» **ПРИВЕДЁННЫЙ ТЕКСТ**:

Только ветры с юга и с севера все терзают морскую гладь,
Ветры воют и маются, ветры в туманы зовут.
Надо мною волнуется море - ветрам меня не достать,
Да и смысл стараться мне, если уже не ждут?
___
Нанесите белила на кожу, бумагу, жизнь,
Нарисуйте мечту на них, чтобы она сбылась.
А не сможете если ‒ в буквы оденьте мысль,
Чтобы чудо случилось ‒ история началась!
Вы слышите ритм череды реальностей, зов Дороги Между Мирами, отзвук голосов Бесконечности? Я слышу… как, мне кажется, слышит это эхо и сам поэт. Иначе как же сумел бы поймать его в строки и записать?
Это иногда очень юные стихи ‒ хотя в них много об опыте, об ушедшем, о прощании. Но кто может так упоённо говорить о прошлом, как юность? У неё прошлого ещё так мало, что всё оно ‒ ещё совсем в настоящем…
Из года в год к запястьям наших рук
Путы незримые идут из сухожилий.
И если б мы друг другом дорожили,
То стало б меньше в мире том разлук?
Чудес не жди ‒ их впрок не запасешь,
Срок годности по венам и артериям
Стекает в ночь и ластится доверием.
Твоим "сейчас" мурлычет в двери ложь.
Так сколько лиг дорог и циферблатов
Пройти до срока суждено стихам?
А вечность не разделишь пополам.
Но раз идешь, не повернись обратно!..
Вы слышите эту музыку, эту закатную красоту? Стук копыт… я вспоминаю другого певца, который пел почти о том же самом… И имя его было полно звона подков и струн.
‒ Мой конь притомился. Стоптались мои башмаки.
Куда же мне ехать? Скажите мне, будьте добры.
‒ Вдоль Красной реки, моя радость, вдоль Красной реки,
до Синей горы, моя радость, до Синей горы.
‒ А где ж та река и гора? Притомился мой конь.
Скажите, пожалуйста, как мне проехать туда?
‒ На ясный огонь, моя радость, на ясный огонь,
езжай на огонь, моя радость, найдёшь без труда.
‒ А где же тот ясный огонь? Почему не горит?
Сто лет подпираю я небо ночное плечом…
‒ Фонарщик был должен зажечь, да фонарщик-то спит,
фонарщик-то спит, моя радость, а я ни при чём.
И снова он едет один без дороги во тьму.
Куда же он едет, ведь ночь подступает к глазам!..
‒ Ты что потерял, моя радость? ‒ кричу я ему.
И он отвечает: ‒ Ах, если б я знал это сам!

» **ЗАДАНИЯ**:
(a) Ответьте по тексту о стихах на три вопроса:
(i) На что предлагается нанести белила?
(ii) Вдоль какой реки и до какой горы советуют ехать всаднику?
(iii) Почему не горит ясный огонь?
(b) Продолжите текст о стихах с того места, где он заканчивается.
Записи взяты из другого источника.

» **ЗАПИСИ НАБОРА ДАННЫХ**:
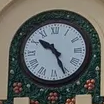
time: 10:26
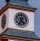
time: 4:34
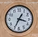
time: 3:34
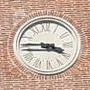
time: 3:45
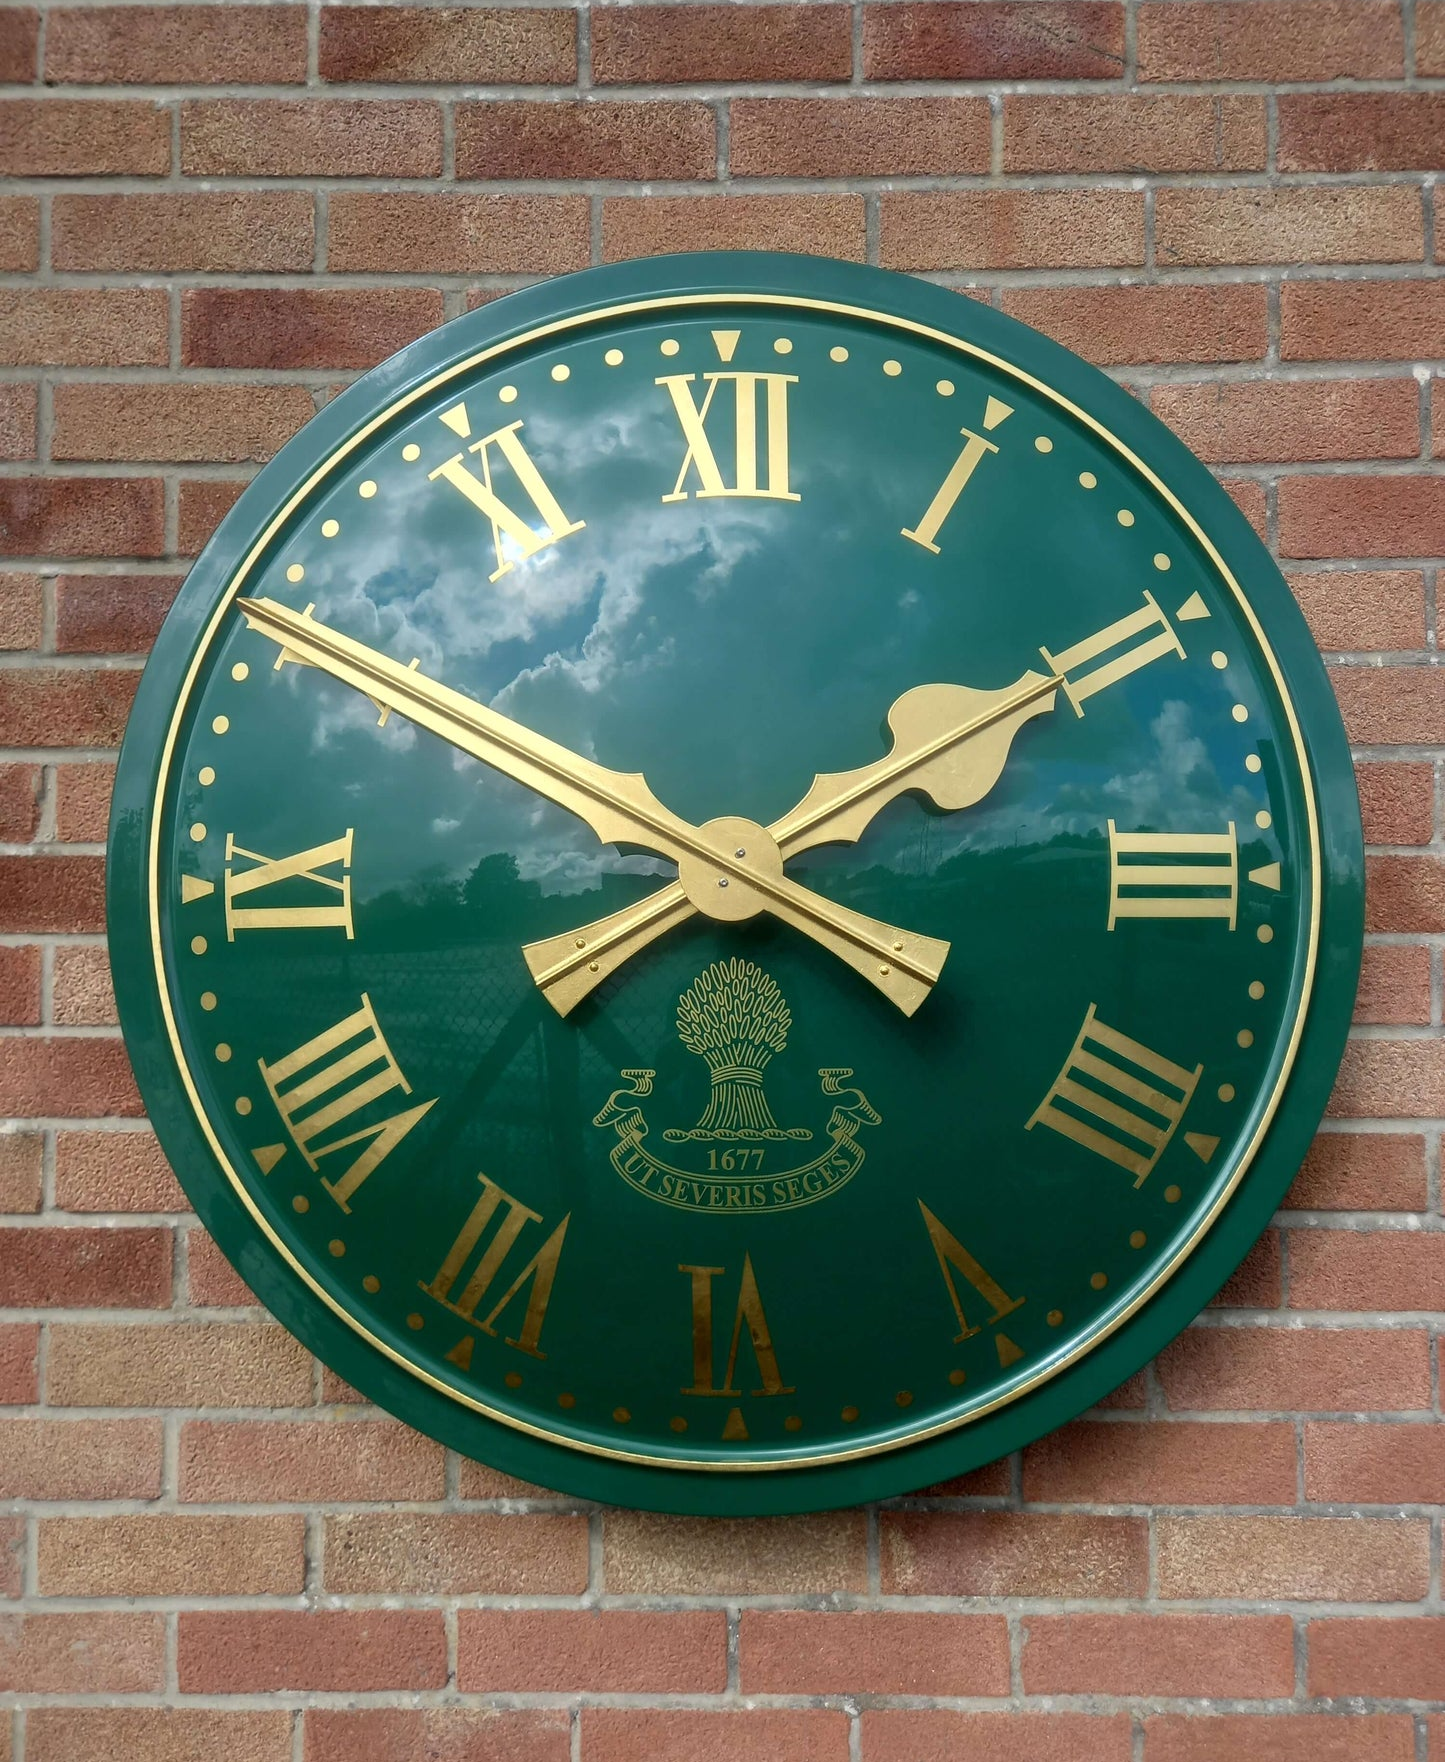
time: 1:50
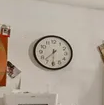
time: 7:30
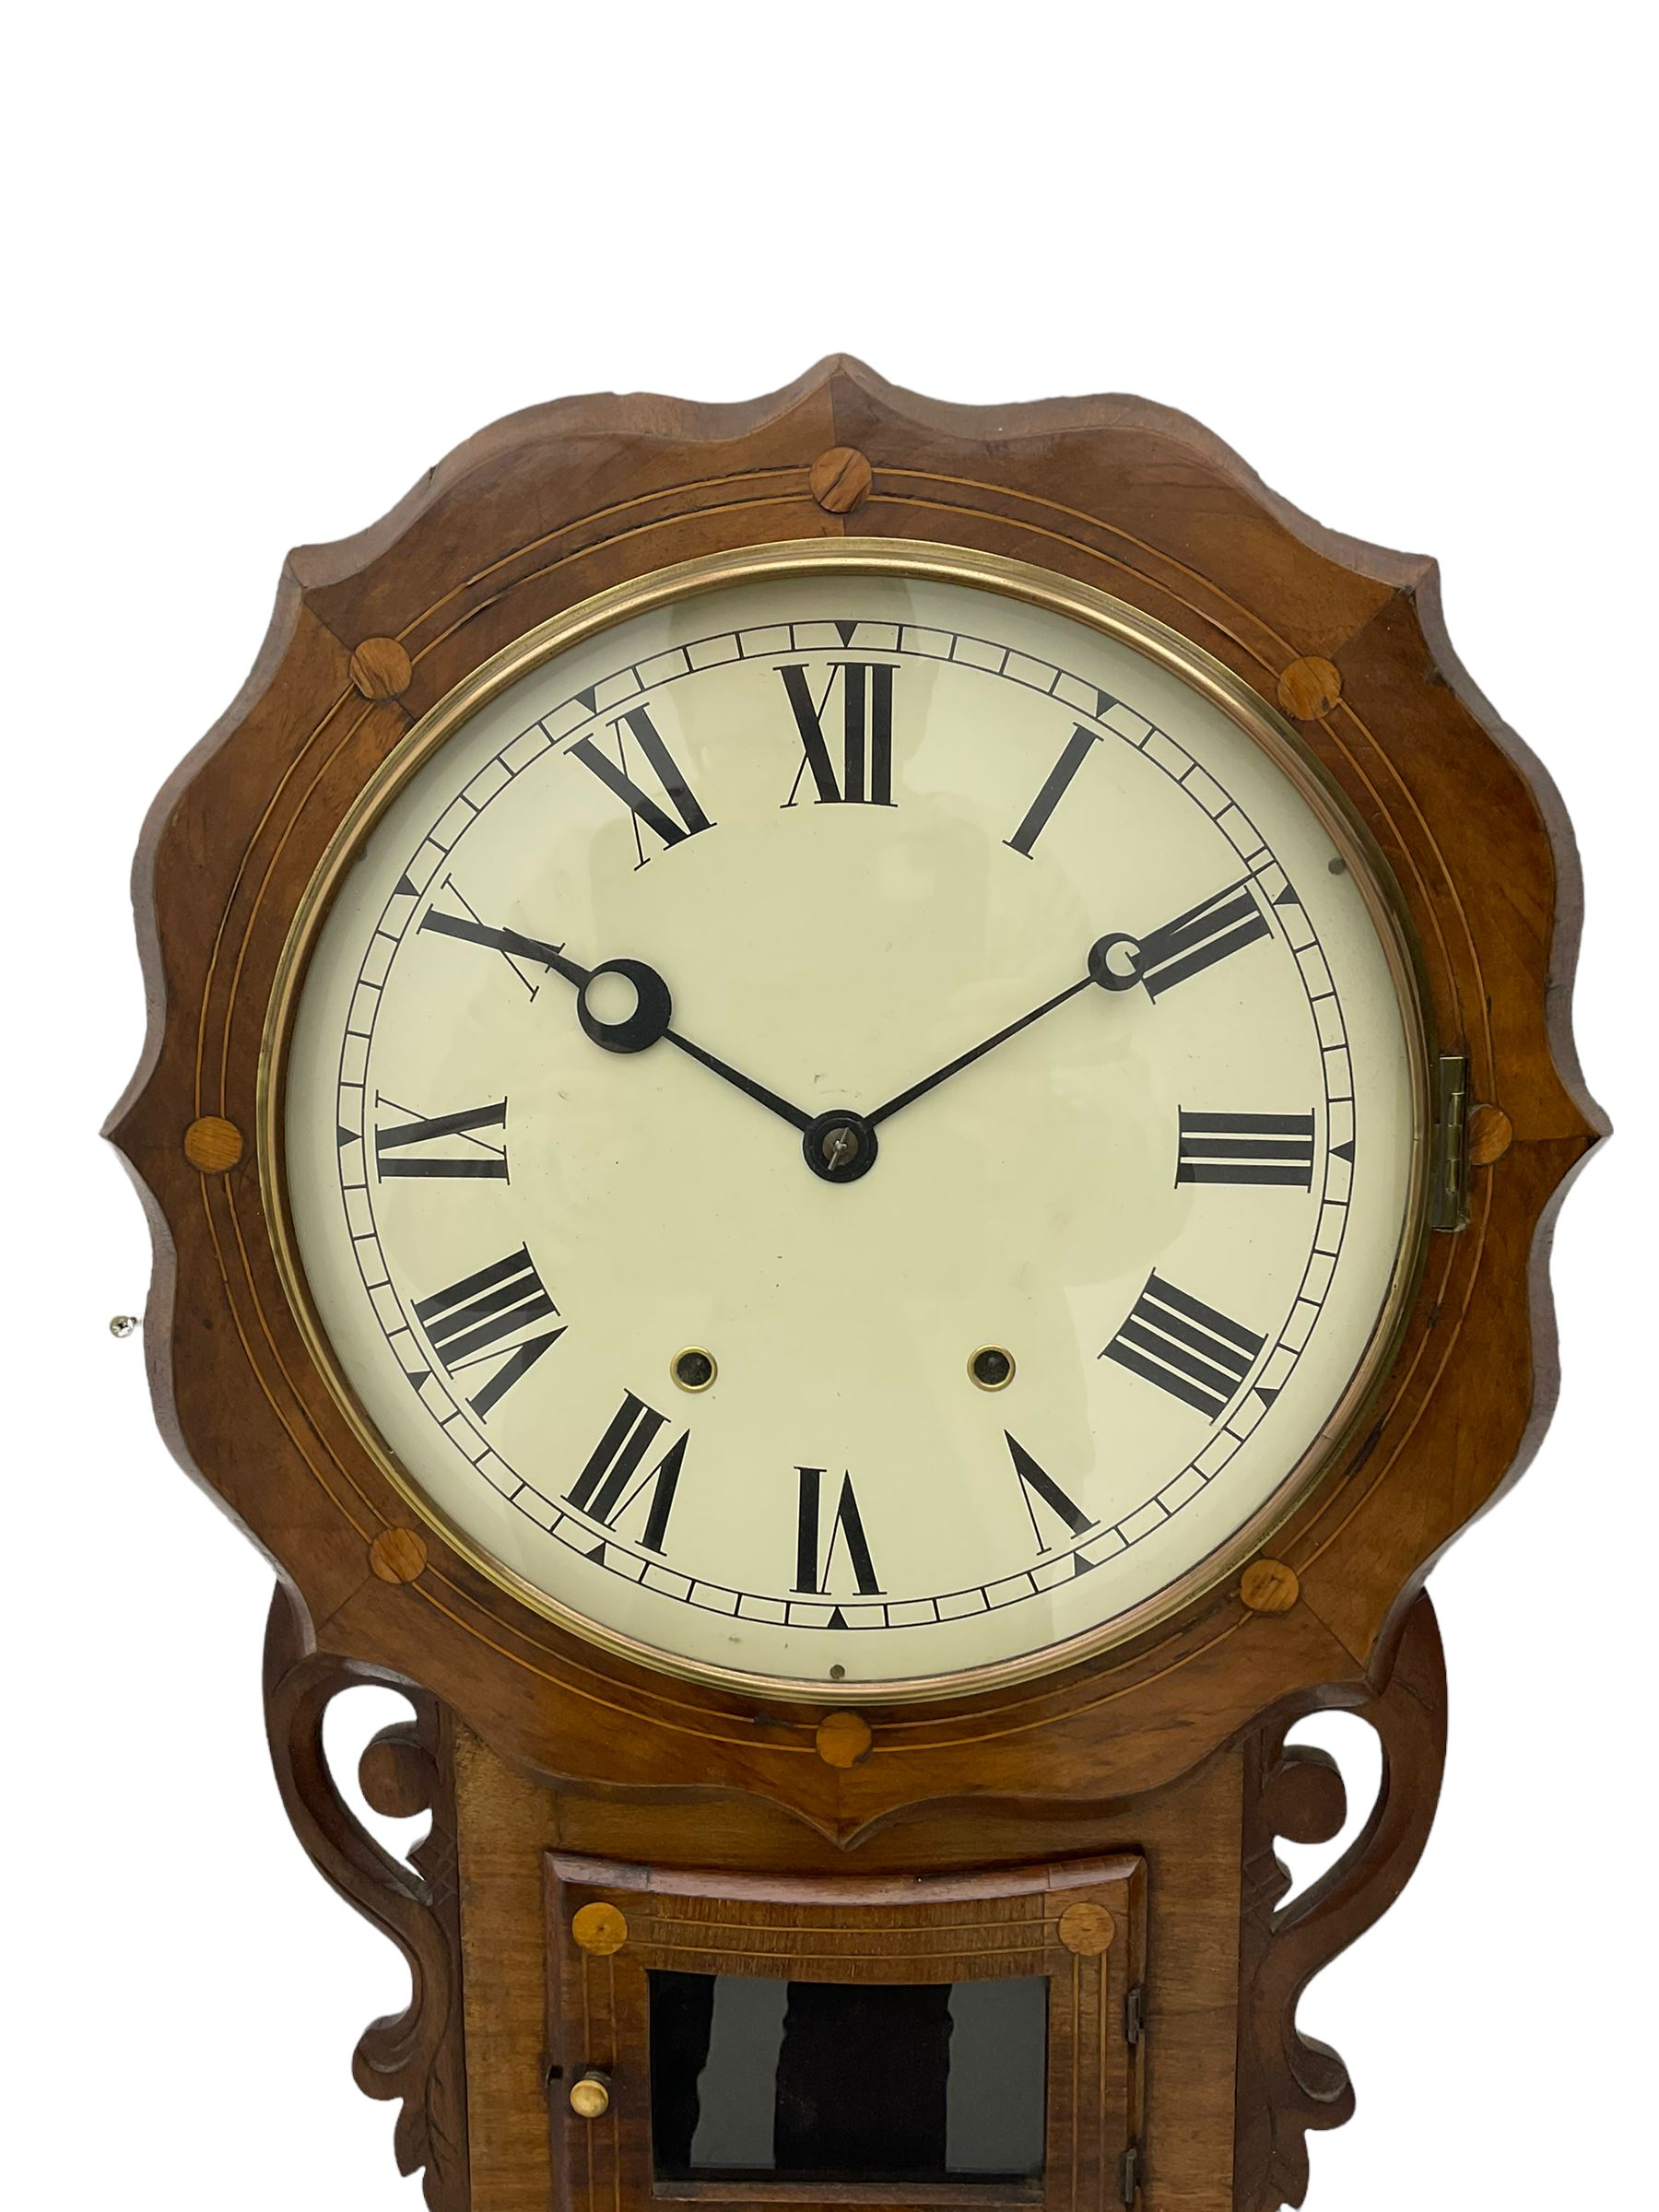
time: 10:09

» **ОТВЕТЫ ПО ЗАДАНИЯМ**:
(a)
(i) На кожу, бумагу и жизнь.
(ii) Вдоль Красной реки до Синей горы.
(iii) Фонарщик должен был его зажечь, но спит.

(b)
Его звали Булат Окуджава… и он тоже ходил по брусчатым мостовым этого Города, способного сплести реальные сны, зажечь фонари-обманки, зачаровать и увести парковыми тенями чью-то любовь… а потом оставить поэта одного ‒ на перекрёстке, где (это ведь знают все, особенно те, кто следил за странствиями двух братьев на старой Импале) можно выторговать одно Желание, обмануть смерть… вот только о цене спасённому наверняка придётся пожалеть.
Я боюсь без тебя остаться,
Выть в просевшее наземь небо,
И играть с демоном перекрестка
На бессмертную душу мою.
Я боюсь без тебя разбиться,
Не в полете, а шаг за шагом,
Спотыкаясь на ровном месте,
Получая граблями лоб.
Я боюсь без тебя! Нет, честно!
Я не совместим с этой жизнью,
И с любою другой тоже,
Если в той другой нет тебя.
Не спасай же меня, бога ради!
Если веришь в какого бога,
Если любишь меня хоть сколько,
Потому что спасенье ‒ бред.
Только темная заводь неба
Разобьет меня на кусочки,
Разбросает в слова и песни
И навечно останусь твой.
Это одно из моих любимых, я примеряю его на свою историю, своих героев… почему бы нет? Разве не так поступаем мы постоянно с чужими историями? Забираем их, набрасываем на плечи, а иногда забываем, что они не наши, ‒ так славно они приходятся нам по размеру, так накрепко прирастают…
Я даже мог бы назвать это одним из лучших ‒ там так много настоящего… так много поэта? Искренности? Души…
Но её тут попросту ‒ много. Сплошная душа ‒ весь этот сборник. Ему вполне подошло бы такое название.
Я всегда чувствую себя неловко, рассуждая о том, чем хороши чужие стихи. Чувствую себя резонёром, притворщиком… стихи просто есть, ты слышишь их ‒ или нет; если да ‒ они того стоили. А иногда они прекрасны.
Вечность свернется в строку,
Выстрелит… или взорвется…
Вновь завели чехарду
Дети погасшего солнца.
Что же неймется все вам?
Дети не знают ответа.
Пусть их… По головам
Ласково гладит их лето.
Стихи ‒ это всегда где-то около вечности. Которую иногда можно приручить… и уговорить свернуться в строку.
На немножечко….
Но это ведь всё равно ‒ на вечность.
Тут много прекрасного, и всё не перечислишь. Да и не стоит ‒ лучше вам пойти и почитать. Этот сборник надо читать подряд, потому что это ‒ не собранная вместе куча стихов, это история, у которой есть завязка, событийный ряд, кульминация… и даже не одна, как положено хорошей истории. Вот только с развязкой всё сложно, всё под вопросом. Но я редко видел настолько цельное произведение в стихах. Его сложно разбивать на цитаты.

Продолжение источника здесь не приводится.